Hi tk and welcome to the forum.
Not familiar with that arrangement but what is on the other side of that 24" divider and is it located directly above the exterior wall, with just soffit beyond?

Now, why are you wanting to insulate those rafters? If you are going for conditioned space up there it looks like 2x4's on the floor at 24" spacing, maybe 2x6' but no where near enough to put a lot of load up there. If you are looking to insulate to keep the garage below warm then just insulate the attic floor.

Bud


----------



## joecaption (Nov 30, 2011)

Those boards will act as your baffles, there's more than enough space at the top to vent.
I'd be using blown in insulation.


----------



## tk5 (Aug 26, 2017)

Thanks for feedback. The boards appear to be just after the exterior wall. I've attached a few additional pictures. We're not planning to use the attic for anything else, the insulation is just to help keep garage warm.

If we use blown-in insulation does any paper need to be put down for vapor lock?


----------



## Bud9051 (Nov 11, 2015)

OK now I have the picture . Looks like a raised heel truss:
https://www.google.com/search?q=rai...=ttuiWfuuNOa7jwTG8qzgDw#imgrc=4JePuOKsfsjySM:

Because it is high enough you probably won't need to use the baffles, just keep the insulation below the top of the end board. I assume it is just soffit beyond that board so no insulation out there.

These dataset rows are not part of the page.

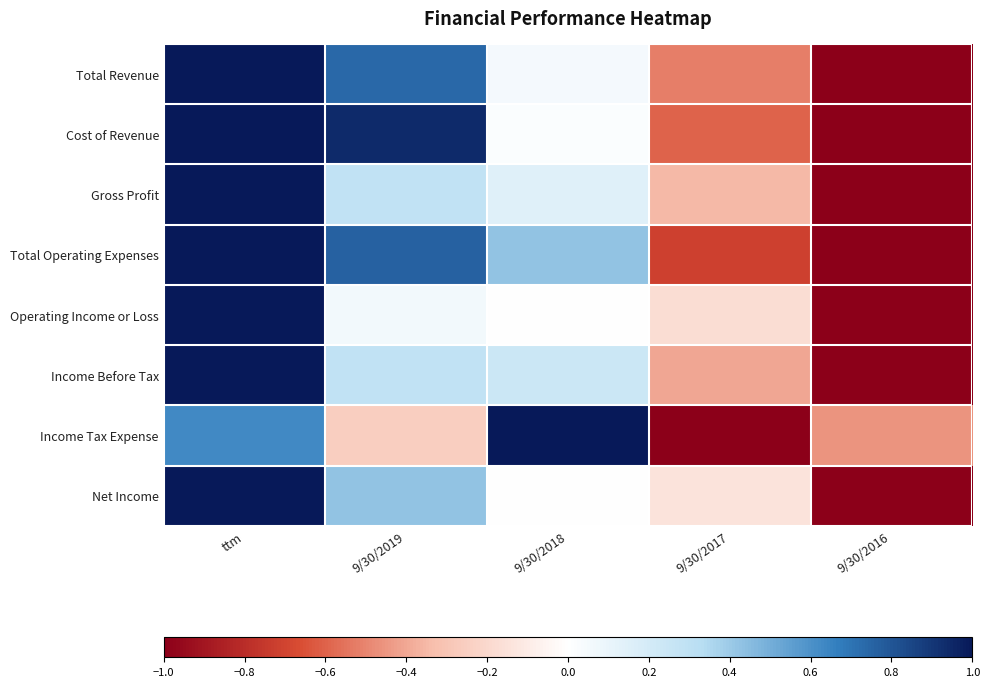

Reading left to right, list all the values displayed in this chart.

Total Revenue: ttm=1.0	9/30/2019=0.7	9/30/2018=0.1	9/30/2017=-0.5	9/30/2016=-1.0
Cost of Revenue: ttm=1.0	9/30/2019=0.9	9/30/2018=0.0	9/30/2017=-0.6	9/30/2016=-1.0
Gross Profit: ttm=1.0	9/30/2019=0.3	9/30/2018=0.1	9/30/2017=-0.3	9/30/2016=-1.0
Total Operating Expenses: ttm=1.0	9/30/2019=0.8	9/30/2018=0.4	9/30/2017=-0.7	9/30/2016=-1.0
Operating Income or Loss: ttm=1.0	9/30/2019=0.1	9/30/2018=0.0	9/30/2017=-0.2	9/30/2016=-1.0
Income Before Tax: ttm=1.0	9/30/2019=0.3	9/30/2018=0.2	9/30/2017=-0.4	9/30/2016=-1.0
Income Tax Expense: ttm=0.6	9/30/2019=-0.3	9/30/2018=1.0	9/30/2017=-1.0	9/30/2016=-0.5
Net Income: ttm=1.0	9/30/2019=0.4	9/30/2018=0.0	9/30/2017=-0.1	9/30/2016=-1.0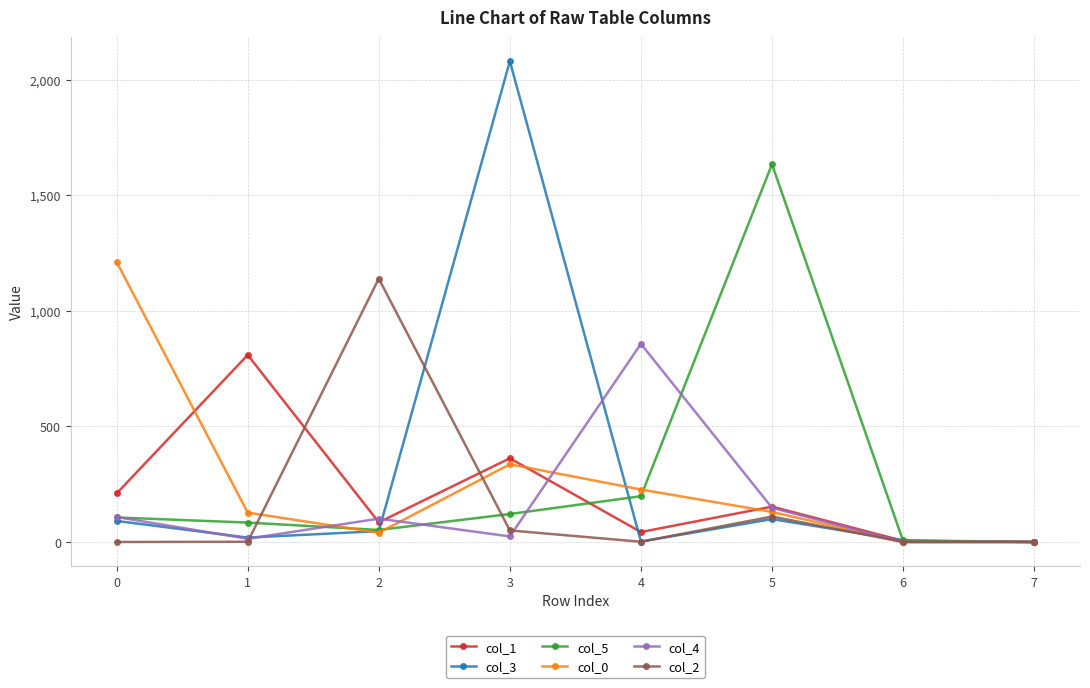

True or false: col_0 has more than 0 points higher than both neighbors.

True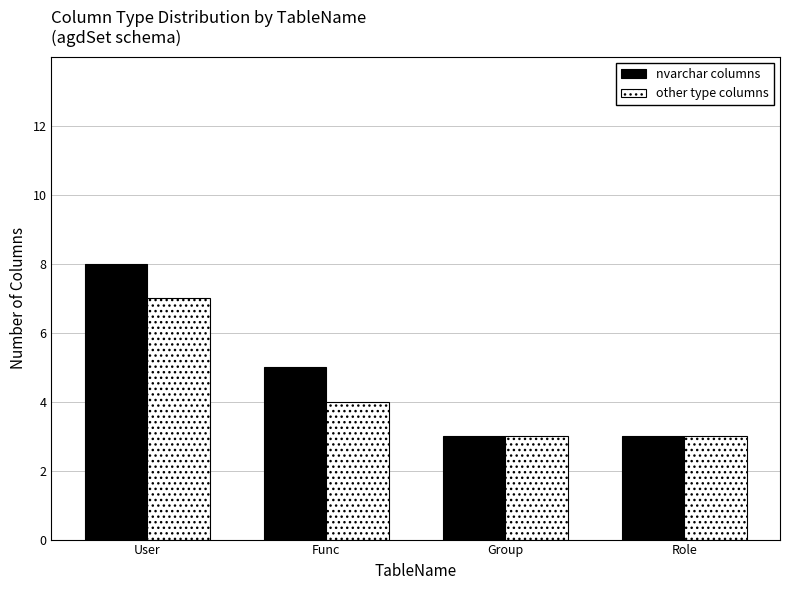

Reading right to left, list all the values displayed in this chart.

nvarchar columns: 3	3	5	8
other type columns: 3	3	4	7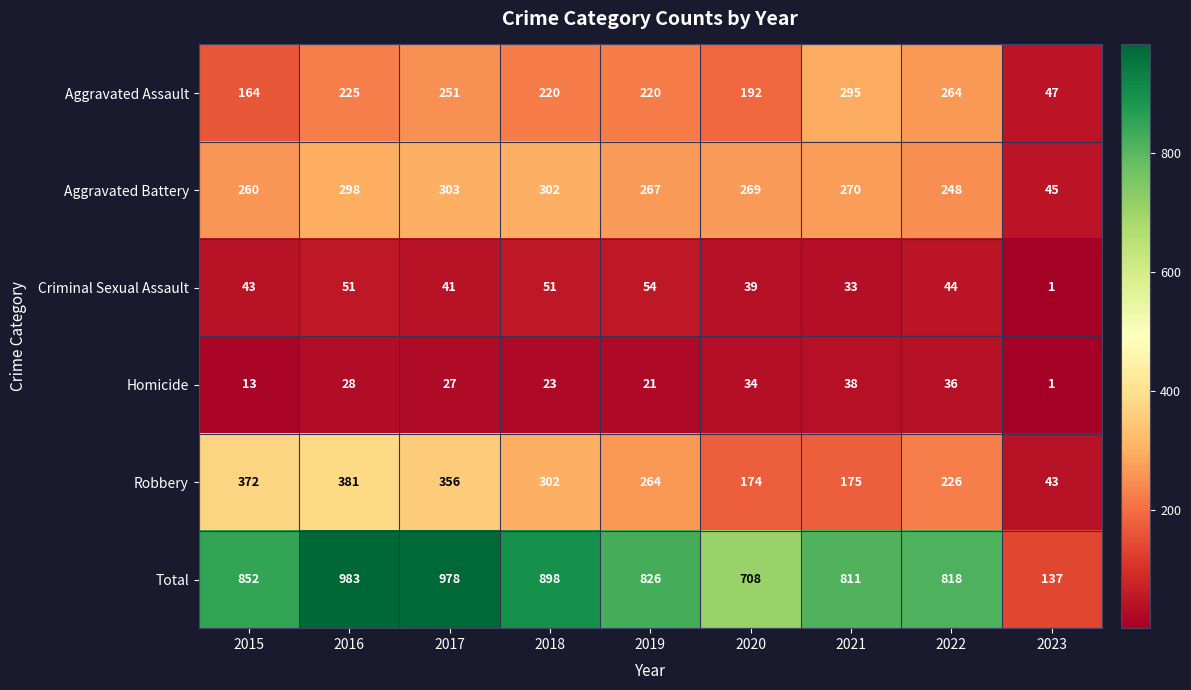

What is the spread (max minus min) of values at 2018?

875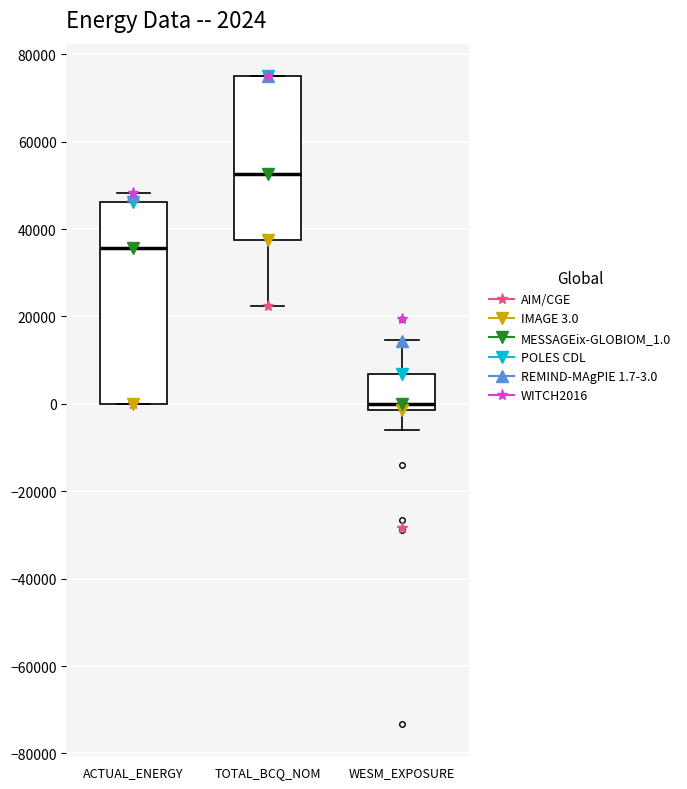

Which box's median line is the highest?

TOTAL_BCQ_NOM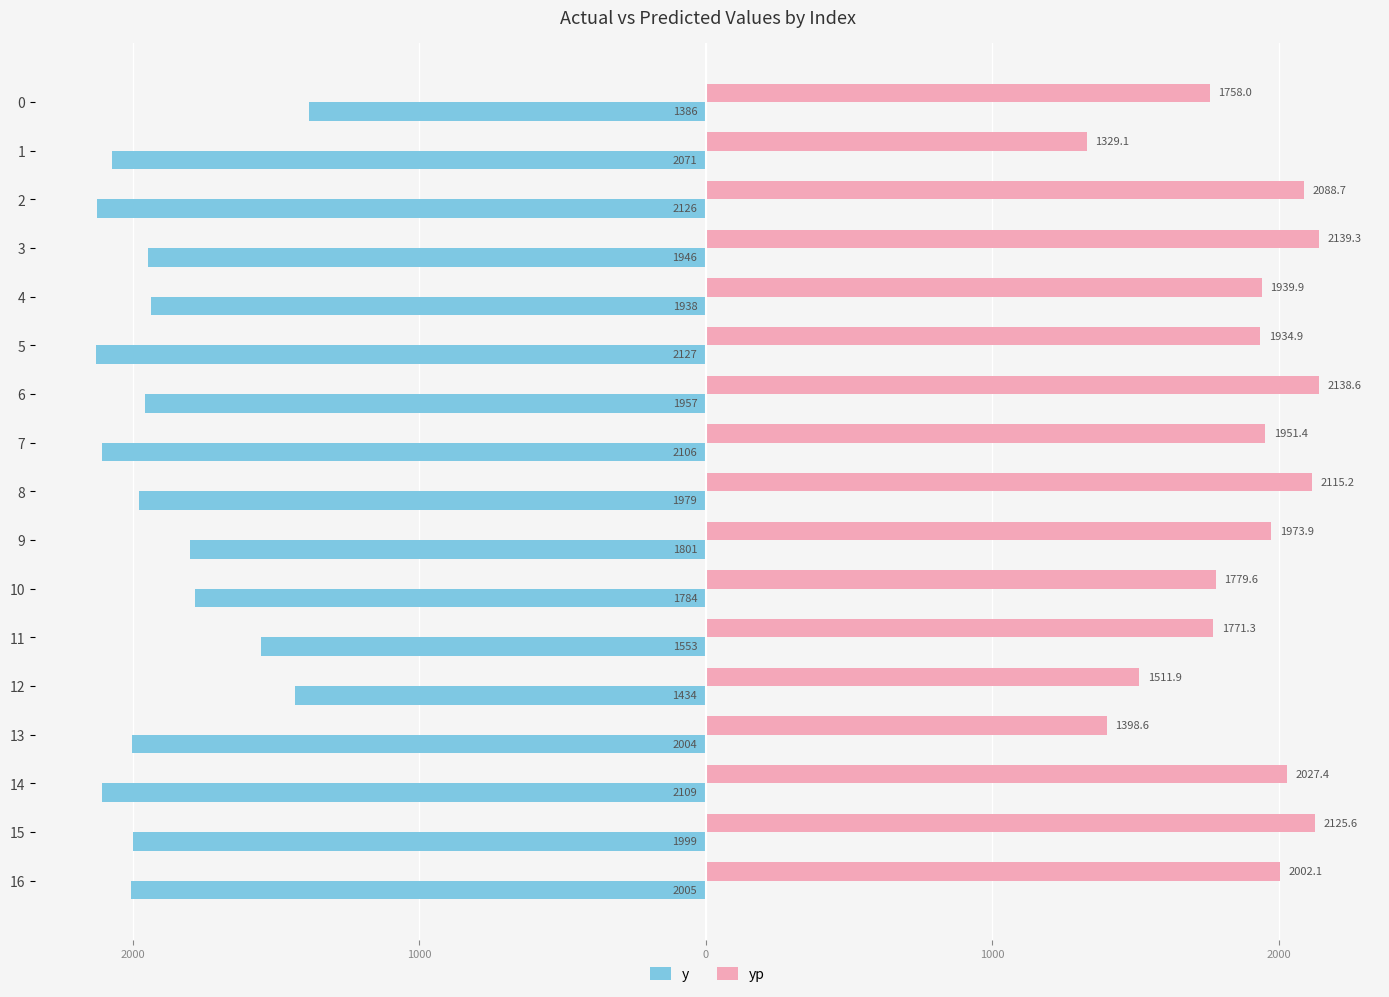

What are all the series names shown in the legend?

y, yp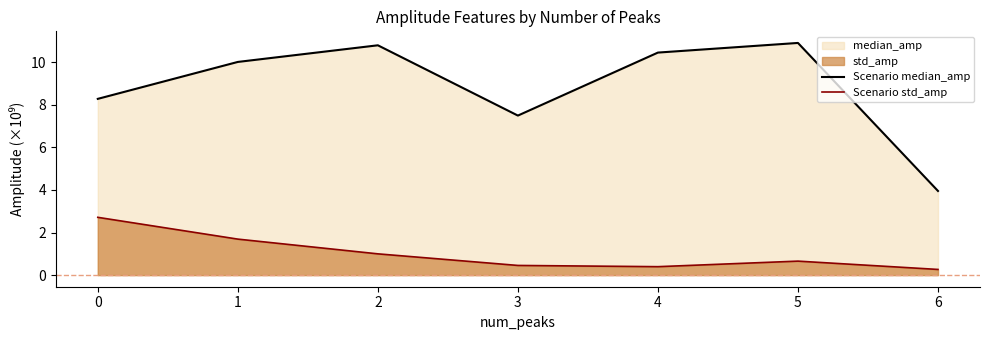

What is the approximate value of Scenario median_amp at 1?

10.0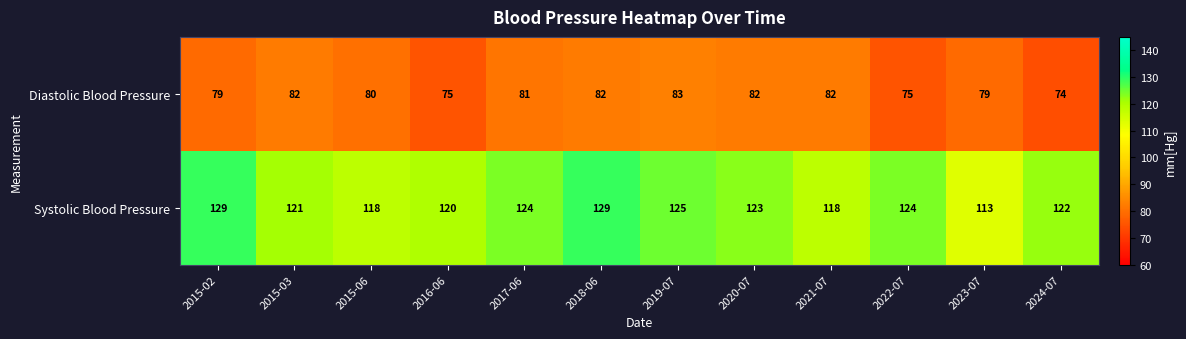

What is the smallest value displayed?

74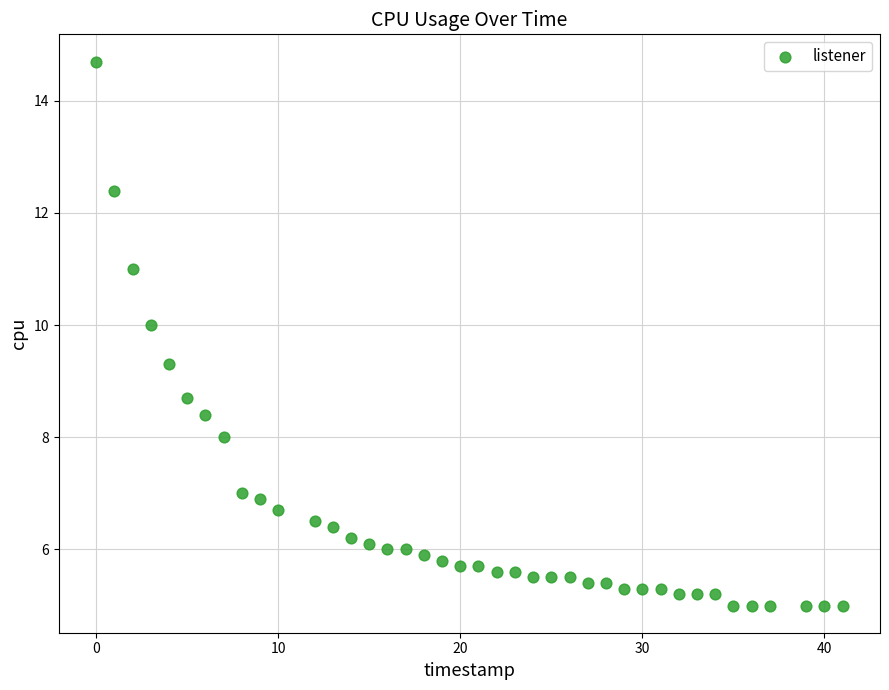

What is the range of Y values (max minus min)?

9.7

No vapor barrier needed, better drying.
Bud


----------



## Nealtw (Jun 22, 2017)

I would prefer to see vapour barrier on this side of the drywall but sealing one in now would be near impossible. The high heel cut is to keep the roof lined up with the rest of the house roof.
The vapour barrier in the garage is more about sealing against auto off gasses getting to the rest of the house. So make sure all seams are filled properly on the under side.


----------